At home that day, a single mother had come to seek help from my mother Mariana, to enable her feed her children. She had nothing to cook for her children that day. That poor woman just wanted a portion of maize flour and some edible oil to cook for the family.
My mother did not just give the flour she needed, but also gave her half of the loaf of bread that I had bought in Moshi town for breakfast that particular morning. The poor woman was very happy that day, and she shared that happiness with whoever she met.
As we celebrate Christmas today, the nativity of Jesus Christ there are some things that we should take into consideration, to make the day benefits the community as a whole, and that is, making those living near us enjoy the day.
For many people in today’s world unfortunately, Christmas is a time of sorrow, as they didn’t have money to buy clothes and good food for their children, family, and friends.

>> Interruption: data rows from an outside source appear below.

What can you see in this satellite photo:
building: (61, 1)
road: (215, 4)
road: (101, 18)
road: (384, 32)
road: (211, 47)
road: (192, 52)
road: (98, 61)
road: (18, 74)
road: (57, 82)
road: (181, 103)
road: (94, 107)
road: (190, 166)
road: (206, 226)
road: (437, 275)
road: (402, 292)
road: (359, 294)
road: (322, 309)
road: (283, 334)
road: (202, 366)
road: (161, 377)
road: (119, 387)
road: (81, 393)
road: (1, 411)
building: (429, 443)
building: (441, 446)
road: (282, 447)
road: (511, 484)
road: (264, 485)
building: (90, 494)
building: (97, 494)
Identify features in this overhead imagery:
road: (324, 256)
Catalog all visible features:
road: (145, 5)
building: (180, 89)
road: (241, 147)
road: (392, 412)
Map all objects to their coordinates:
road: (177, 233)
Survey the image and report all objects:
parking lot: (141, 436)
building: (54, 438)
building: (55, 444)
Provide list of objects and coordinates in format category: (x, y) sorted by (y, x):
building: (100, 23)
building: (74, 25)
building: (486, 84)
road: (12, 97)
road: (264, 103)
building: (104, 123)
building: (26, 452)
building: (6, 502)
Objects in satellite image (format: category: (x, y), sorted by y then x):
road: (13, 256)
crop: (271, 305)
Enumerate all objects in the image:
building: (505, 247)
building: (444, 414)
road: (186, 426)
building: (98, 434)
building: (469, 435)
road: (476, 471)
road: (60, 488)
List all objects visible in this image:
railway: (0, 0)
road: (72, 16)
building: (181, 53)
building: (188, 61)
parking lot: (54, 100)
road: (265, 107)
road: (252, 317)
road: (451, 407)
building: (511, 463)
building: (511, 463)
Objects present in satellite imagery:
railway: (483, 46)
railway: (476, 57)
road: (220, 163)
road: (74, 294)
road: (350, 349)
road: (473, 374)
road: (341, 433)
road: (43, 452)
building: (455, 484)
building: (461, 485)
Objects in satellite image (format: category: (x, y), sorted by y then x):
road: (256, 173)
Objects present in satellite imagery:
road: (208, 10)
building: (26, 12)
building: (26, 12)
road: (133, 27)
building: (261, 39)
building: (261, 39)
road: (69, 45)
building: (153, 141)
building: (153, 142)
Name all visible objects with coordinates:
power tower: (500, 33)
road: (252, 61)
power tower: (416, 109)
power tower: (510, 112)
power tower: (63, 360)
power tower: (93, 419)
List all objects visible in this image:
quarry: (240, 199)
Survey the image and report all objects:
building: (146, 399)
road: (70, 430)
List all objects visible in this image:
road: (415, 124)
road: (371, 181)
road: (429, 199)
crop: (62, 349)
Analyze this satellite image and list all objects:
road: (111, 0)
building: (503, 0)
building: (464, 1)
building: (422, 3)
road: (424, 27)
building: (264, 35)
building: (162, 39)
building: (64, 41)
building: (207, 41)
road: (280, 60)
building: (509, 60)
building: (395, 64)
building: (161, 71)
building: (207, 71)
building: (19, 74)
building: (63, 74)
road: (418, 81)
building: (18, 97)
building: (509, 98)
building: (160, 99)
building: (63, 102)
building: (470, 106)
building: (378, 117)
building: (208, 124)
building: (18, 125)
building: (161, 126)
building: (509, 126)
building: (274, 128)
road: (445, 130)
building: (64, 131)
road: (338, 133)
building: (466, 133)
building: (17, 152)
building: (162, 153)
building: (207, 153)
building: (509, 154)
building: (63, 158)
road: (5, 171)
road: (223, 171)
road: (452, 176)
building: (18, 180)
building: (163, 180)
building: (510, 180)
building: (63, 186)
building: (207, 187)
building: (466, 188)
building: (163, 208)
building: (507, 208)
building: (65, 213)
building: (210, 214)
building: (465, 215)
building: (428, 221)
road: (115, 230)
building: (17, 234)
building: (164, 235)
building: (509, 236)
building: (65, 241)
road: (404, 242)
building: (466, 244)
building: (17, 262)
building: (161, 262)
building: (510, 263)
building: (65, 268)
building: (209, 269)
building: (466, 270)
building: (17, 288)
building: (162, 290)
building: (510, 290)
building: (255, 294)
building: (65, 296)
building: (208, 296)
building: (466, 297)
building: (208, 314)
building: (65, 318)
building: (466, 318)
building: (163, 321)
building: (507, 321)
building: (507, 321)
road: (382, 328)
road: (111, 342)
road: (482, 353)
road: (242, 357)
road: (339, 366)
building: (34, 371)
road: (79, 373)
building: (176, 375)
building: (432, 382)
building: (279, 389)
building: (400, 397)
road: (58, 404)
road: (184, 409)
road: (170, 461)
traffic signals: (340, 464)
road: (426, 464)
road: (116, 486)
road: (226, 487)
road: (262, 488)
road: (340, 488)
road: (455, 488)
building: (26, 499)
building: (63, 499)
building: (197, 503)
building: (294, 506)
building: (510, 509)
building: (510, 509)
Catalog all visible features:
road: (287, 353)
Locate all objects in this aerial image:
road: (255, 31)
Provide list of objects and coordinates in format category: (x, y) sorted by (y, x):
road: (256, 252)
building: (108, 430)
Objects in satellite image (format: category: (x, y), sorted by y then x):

Many are saddened at Christmas time when they think of their loved ones who will not be able to come home for various reasons.
Pilau, Ndafu, Machalari and other types of foods may be only a wish and not a reality for some. Yet, Christmas can be a season of great joy, as it is a time of God showing his great love to the entire humanity.
It can be a time of healing and renewed strength. Christmas is when we celebrate the birth of Christ the Child. God sent His Son, Jesus, into the world to be born. His birth brought great joy to humanity. Shepherds, wise men and angels all shared in the excitement of knowing about this great event.
They knew this was no ordinary baby. The prophets had told of His coming hundreds of years before. The star stopped over Bethlehem just to mark the way for those who were looking for this special child. History books affirm that the original Christmas story was not an easy read. An engaged couple, shunned by many who knew them for what was imagined to be an immoral union and a premature pregnancy, was forced to make a long, arduous journey just before the young woman’s baby was due.
As if that wasn’t enough, by the time they reached their destination, they were unable to find a comfortable room where they could rest. Instead, they were forced to take shelter in a stable, with only the animals as their companions. When the woman’s child was born, she wrapped Him and laid Him in a manger or feed trough.
That child, with such an inauspicious entrance into the world, would change the entire course of that world, though none but shepherds came to honor Him at the time. Wise men from the East also came to pay homage to the boy, but not until a couple of years later.
The baby’s birth was lonely and humble, possibly even frightening and certainly painful for the young woman who bore Him. But God saw it all—every moment, every tear, every cry—for He had purposed it from the beginning.
A sinless baby would be born to redeem mankind on a dark, lonely night that would be celebrated for centuries to come. Is there any reason to think that the God who looked down upon that seemingly unremarkable first Christmas would not still look down on those in poor and humble circumstances, extending His love and care through the people who claim to belong to Him?
Christmas is a joyous time for many, but for those of us who know the One who is the true meaning and purpose of Christmas, it is more than that. It is indeed a celebration of His coming and the gifts He extended in the process.
Yet it is also a time to reach out to the poor and needy among us and extend God’s love in every possible way we can. Because Jesus helped people who were poor, sick, and afflicted, some want to follow his example.
They feel that the best time to do that may be Christmas, when charities often put forth extra effort to collect donations. During the holidays, many people are preoccupied with shopping, entertaining, and visiting friends and family. All of this leaves them with little time, energy, or money to attend to the poor and needy, other than perhaps making a donation.
“Do not hold back good from those to whom it is owing, when it happens to be in the power of your hand to do it.” (Proverbs 3:27) The poor, the hungry, and the afflicted do not suffer only at Christmastime.
If you perceive that someone needs help and it is within “the power of your hand” to assist, why wait for a holiday to act? Your kindness and compassionate actions will be blessed.
Let’s celebrate this great day peacefully and MERRY CHRISTMAS TO YOU ALL.